EPFO: The Employees Provident Fund Organization (EPFO) has introduced three significant modifications to its Employees Deposit Linked Insurance (EDLI) scheme, which were approved during the recent Central Board of Trustees (CBT) meeting. These adjustments aim to enhance insurance coverage and provide greater financial security for the families of EDLI beneficiaries. Additionally, the changes are designed to streamline the process for families of EPF members when filing death claims.
The Employees Deposit Linked Insurance is a life insurance program offered by the EPFO, covering employees enrolled in the EPF scheme. Initiated by the Government of India in 1976, the scheme provides an insurance benefit of up to Rs 7 lakh to the family of an EPF member in the event of their death while employed.
Guaranteed minimum insurance benefit of Rs 50,000
One of the most significant updates to the EDLI scheme is the introduction of a guaranteed minimum insurance benefit of Rs 50,000 for families of EPF members who pass away within the first year of employment. Previously, there was no fixed amount for such cases.
Family will receive insurance
Under the former regulations, families of EPF members who died after the non-contributory period were ineligible for EDLI benefits.
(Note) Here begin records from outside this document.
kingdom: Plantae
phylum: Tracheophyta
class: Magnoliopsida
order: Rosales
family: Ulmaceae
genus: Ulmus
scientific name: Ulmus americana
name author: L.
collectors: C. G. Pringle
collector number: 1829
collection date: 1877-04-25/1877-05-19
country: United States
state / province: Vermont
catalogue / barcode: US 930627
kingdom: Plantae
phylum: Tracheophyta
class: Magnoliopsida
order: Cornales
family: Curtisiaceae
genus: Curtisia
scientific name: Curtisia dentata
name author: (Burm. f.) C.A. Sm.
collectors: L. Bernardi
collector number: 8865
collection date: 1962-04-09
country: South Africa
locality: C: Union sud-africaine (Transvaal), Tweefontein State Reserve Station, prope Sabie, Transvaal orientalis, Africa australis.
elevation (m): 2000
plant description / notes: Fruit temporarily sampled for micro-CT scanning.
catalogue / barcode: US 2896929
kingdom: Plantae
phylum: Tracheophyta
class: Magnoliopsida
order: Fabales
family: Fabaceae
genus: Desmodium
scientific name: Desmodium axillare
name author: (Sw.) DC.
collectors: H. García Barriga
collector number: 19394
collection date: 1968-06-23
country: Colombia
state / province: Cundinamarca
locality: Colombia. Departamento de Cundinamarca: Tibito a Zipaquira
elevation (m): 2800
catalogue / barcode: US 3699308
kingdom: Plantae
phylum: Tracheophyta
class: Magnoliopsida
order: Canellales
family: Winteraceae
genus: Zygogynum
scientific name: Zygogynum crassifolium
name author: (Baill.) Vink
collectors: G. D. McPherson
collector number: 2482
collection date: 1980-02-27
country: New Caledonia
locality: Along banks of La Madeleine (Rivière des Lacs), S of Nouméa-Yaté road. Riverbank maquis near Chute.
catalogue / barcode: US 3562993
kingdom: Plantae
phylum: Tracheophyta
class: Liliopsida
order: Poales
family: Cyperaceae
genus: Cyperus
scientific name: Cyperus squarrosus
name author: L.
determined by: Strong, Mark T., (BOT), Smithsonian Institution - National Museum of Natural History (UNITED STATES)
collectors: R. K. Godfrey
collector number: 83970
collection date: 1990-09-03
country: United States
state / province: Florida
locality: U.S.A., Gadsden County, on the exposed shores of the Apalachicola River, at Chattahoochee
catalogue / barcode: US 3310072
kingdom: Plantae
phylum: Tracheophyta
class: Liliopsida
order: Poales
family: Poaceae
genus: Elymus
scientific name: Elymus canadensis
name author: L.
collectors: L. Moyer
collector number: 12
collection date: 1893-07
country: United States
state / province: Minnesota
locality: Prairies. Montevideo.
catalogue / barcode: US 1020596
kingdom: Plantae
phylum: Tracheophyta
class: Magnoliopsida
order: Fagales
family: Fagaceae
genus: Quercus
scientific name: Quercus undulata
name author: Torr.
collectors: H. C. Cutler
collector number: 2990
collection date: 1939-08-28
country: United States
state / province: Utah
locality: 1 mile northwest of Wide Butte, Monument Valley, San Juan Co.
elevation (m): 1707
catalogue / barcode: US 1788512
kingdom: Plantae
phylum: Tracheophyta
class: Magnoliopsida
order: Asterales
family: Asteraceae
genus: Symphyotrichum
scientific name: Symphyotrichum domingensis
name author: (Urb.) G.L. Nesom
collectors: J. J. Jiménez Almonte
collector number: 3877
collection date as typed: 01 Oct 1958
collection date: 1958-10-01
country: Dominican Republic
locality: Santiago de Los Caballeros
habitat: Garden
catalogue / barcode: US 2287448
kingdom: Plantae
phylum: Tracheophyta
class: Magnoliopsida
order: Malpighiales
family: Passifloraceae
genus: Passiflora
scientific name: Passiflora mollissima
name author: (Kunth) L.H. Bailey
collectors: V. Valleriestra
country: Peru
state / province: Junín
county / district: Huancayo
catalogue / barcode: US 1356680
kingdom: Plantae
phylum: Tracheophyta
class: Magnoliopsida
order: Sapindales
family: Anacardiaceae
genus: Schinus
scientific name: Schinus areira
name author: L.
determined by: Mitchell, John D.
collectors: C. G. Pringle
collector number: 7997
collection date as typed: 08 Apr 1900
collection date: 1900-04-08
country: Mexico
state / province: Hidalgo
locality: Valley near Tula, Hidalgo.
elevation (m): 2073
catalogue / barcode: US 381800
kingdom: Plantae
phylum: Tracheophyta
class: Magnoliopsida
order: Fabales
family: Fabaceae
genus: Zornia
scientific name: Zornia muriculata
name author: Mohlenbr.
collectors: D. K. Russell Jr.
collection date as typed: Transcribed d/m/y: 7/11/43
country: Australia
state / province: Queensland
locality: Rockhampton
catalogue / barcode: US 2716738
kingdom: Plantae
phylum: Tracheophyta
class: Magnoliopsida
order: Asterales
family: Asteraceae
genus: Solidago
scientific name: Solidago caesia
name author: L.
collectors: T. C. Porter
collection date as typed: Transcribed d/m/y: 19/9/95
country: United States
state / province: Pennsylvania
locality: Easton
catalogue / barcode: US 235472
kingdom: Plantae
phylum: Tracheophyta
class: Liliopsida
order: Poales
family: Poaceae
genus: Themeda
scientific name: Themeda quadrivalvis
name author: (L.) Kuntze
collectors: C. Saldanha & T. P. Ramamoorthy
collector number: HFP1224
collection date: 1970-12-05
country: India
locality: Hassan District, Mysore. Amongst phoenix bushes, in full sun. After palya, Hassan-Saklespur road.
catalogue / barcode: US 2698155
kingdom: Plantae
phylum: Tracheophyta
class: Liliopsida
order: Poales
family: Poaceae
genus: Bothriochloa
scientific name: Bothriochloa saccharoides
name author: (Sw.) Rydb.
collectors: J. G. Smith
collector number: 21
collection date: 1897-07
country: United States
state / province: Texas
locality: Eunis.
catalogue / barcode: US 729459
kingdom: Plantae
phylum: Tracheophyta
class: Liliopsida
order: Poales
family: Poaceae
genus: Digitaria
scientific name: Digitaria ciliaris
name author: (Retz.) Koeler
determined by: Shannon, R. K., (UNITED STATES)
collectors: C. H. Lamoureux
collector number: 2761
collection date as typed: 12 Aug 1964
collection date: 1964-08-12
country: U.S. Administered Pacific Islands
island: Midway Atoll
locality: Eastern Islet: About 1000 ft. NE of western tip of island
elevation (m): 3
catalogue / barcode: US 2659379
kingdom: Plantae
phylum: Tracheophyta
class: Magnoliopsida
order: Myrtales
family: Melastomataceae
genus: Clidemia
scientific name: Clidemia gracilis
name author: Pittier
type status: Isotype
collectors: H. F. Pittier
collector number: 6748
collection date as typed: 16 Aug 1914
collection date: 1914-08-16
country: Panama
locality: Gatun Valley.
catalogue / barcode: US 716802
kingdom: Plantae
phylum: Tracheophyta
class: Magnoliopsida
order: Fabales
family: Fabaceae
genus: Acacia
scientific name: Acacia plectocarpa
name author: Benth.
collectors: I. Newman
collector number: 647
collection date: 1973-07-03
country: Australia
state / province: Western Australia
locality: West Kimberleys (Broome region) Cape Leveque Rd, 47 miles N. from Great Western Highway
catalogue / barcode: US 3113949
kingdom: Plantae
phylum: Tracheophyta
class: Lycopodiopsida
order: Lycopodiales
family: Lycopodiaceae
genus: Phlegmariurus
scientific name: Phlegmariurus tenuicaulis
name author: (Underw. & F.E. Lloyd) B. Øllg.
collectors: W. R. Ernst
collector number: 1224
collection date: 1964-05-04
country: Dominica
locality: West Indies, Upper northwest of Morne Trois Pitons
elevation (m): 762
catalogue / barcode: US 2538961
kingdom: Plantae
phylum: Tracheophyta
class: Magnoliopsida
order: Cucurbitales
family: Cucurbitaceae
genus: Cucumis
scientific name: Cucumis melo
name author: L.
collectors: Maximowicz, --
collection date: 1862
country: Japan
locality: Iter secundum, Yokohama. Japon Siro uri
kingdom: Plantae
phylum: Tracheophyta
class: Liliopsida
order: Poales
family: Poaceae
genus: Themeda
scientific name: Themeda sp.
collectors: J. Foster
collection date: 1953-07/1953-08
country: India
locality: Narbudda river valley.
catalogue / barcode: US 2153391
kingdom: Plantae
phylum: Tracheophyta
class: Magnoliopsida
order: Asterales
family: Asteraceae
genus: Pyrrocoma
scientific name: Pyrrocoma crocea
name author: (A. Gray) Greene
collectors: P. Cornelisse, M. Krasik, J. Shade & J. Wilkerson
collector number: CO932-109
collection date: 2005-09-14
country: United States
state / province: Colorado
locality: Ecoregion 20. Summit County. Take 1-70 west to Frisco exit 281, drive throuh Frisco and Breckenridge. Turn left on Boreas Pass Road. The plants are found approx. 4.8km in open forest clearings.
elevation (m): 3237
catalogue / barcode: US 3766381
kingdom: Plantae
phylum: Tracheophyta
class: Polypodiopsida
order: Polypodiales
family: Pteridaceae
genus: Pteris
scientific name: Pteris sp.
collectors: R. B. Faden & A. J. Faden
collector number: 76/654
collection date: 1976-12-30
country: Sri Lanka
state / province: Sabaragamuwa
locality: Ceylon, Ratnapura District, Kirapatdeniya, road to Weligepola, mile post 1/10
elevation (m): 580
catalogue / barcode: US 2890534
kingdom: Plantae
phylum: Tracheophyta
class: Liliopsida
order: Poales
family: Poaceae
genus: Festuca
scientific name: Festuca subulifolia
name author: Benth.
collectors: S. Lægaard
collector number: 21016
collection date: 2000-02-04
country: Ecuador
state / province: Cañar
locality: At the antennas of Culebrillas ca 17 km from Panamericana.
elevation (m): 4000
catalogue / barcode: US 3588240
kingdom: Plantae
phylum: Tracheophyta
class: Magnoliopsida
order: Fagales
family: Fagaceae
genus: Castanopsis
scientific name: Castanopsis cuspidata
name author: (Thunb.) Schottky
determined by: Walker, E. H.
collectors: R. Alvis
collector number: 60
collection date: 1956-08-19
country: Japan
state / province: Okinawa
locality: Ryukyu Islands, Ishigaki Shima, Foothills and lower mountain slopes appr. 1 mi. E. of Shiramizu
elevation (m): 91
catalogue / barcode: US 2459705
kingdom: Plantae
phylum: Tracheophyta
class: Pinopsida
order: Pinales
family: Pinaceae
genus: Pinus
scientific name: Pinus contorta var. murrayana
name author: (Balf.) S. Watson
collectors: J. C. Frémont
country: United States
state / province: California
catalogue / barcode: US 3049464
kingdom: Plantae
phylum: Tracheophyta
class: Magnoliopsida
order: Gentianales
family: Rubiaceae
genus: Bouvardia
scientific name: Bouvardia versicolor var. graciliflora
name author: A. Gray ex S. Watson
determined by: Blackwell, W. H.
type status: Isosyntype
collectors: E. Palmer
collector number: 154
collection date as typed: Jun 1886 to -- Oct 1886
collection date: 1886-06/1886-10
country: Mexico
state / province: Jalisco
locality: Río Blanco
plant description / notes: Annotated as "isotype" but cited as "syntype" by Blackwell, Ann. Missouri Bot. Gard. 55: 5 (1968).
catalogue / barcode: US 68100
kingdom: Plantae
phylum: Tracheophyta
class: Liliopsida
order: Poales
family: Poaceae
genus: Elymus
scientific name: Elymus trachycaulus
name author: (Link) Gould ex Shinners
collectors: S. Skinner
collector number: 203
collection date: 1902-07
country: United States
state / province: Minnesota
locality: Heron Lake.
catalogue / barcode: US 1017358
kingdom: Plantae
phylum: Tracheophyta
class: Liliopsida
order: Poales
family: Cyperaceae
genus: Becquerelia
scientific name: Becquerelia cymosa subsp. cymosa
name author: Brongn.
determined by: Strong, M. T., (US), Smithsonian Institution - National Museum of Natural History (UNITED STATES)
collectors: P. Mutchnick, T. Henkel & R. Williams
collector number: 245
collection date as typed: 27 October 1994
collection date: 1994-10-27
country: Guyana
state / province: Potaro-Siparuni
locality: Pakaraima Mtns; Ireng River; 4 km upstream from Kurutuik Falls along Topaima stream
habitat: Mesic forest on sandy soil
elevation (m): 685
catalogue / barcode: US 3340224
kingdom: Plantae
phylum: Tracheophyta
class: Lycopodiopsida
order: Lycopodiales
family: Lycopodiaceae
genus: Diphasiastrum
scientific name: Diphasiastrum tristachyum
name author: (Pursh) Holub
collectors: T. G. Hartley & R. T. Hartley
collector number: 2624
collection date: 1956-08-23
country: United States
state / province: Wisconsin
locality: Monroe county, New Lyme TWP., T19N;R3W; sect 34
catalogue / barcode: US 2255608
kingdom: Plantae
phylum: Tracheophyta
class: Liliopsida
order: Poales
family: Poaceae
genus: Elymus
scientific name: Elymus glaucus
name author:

However, the new guidelines ensure that if an EPF member dies within six months of their last contribution and their name is recorded in the company’s records, their family will receive insurance benefits under the EDLI scheme.
Gape between jobs
Furthermore, the new rules address the issue of employment gaps. Previously, any break of one or two days between jobs disqualified an EPF member from being considered in continuous service, which meant their family could not access the minimum benefit of Rs 2.5 lakh or the maximum benefit of Rs 7 lakh. The revised regulations now allow for a gap of up to two months between jobs to be recognized as continuous service, thereby preserving eligibility for the EDLI scheme.